Originally Posted by Perryinva View Post
^^^^ again, a logical, well thought out, VERSATILE, plan. Nothing set in stone, but a full awareness of options and outcomes. That is all anyone can really do.

Post like TTs above make no sense what so ever. Essentially he has said "Just in case something may happen that might reduce my SS checks, even though there is no indication whatsoever that is happening, I've decided to do what guarantees I get the smallest tax advantaged income possible and lock that in. That will show them"

What is the point of that? If you just WANT to take it at 62, because emotionally you can't handle the thought of never collecting from SS in case you die young....then say it. That was essentially the sole reason my wife filed at 62. The majority of people collect early because they have no choice, and the rest because of the above. There are other reasons, but they are outliers...like having kids very late in life that are still minor age for many years after you are 62. Collecting their SS minor support and yours early is likely a slam dunk, if your income is low.

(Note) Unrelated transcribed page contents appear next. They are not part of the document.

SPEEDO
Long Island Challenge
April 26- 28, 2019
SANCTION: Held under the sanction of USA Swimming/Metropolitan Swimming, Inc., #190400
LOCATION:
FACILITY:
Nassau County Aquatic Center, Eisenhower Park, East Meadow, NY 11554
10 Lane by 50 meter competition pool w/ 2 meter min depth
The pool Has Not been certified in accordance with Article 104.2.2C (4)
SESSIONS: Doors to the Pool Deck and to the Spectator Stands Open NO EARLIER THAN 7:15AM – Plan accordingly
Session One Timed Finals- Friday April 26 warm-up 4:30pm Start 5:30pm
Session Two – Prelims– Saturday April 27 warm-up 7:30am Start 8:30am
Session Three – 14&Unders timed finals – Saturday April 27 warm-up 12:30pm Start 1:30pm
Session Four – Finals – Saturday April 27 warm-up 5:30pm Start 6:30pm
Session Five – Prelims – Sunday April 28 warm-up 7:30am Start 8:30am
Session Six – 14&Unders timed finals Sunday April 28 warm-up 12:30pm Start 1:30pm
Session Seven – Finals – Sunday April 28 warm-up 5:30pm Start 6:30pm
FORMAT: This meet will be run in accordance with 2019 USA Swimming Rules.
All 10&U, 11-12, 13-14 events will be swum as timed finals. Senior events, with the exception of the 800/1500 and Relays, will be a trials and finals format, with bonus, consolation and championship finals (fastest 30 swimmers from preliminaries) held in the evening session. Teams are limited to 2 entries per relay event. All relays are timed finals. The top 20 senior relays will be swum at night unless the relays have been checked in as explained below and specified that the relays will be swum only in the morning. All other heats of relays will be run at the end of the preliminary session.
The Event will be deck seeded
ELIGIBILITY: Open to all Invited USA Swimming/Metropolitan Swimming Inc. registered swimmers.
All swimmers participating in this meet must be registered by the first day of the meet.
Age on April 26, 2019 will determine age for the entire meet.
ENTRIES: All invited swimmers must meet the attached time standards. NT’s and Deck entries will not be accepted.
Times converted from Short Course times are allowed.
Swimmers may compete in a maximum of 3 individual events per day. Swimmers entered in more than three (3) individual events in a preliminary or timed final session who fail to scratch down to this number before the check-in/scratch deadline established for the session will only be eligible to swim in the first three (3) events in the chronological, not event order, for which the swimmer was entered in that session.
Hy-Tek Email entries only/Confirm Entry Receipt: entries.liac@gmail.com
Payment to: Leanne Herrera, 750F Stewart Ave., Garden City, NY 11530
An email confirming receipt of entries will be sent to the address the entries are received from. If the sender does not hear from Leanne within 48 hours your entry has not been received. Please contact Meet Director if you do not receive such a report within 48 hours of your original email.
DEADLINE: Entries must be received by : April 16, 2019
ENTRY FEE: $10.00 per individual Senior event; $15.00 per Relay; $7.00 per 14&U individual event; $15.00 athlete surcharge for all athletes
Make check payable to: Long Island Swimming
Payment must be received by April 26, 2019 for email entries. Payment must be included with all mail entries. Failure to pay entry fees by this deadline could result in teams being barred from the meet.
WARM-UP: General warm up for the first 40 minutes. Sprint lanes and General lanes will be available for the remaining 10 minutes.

But for anyone with plenty of income guaranteed for life due to pensions, large safe investment dividends, etc, it makes zero financial sense (if you assume you plan to live to 80) to take it at 62. If you die and would have collected more by taking it at 62, why would it matter. You are dead. If you are quite positive you will die before 80, and want to live significantly larger through that age, and on much less afterwards, go for it! Actuarially it makes little difference what you do, but collecting early and living longer is better for SSA overall than collecting late and living longer, so SSA may get the last laugh....
You certainly missed the gist of my post that I fear an income or wealth test in the future if I wait. In other words, I believe the promises made will be broken at some point when the pressure of fewer workers paying for the latter half of the Baby Boomers retirees and implementing some type of test to prevent me from drawing what has been promised to me my entire work life and I've maxed the ss payment the last 15 years. Therefore, better to draw some of what was promised before they change the deal.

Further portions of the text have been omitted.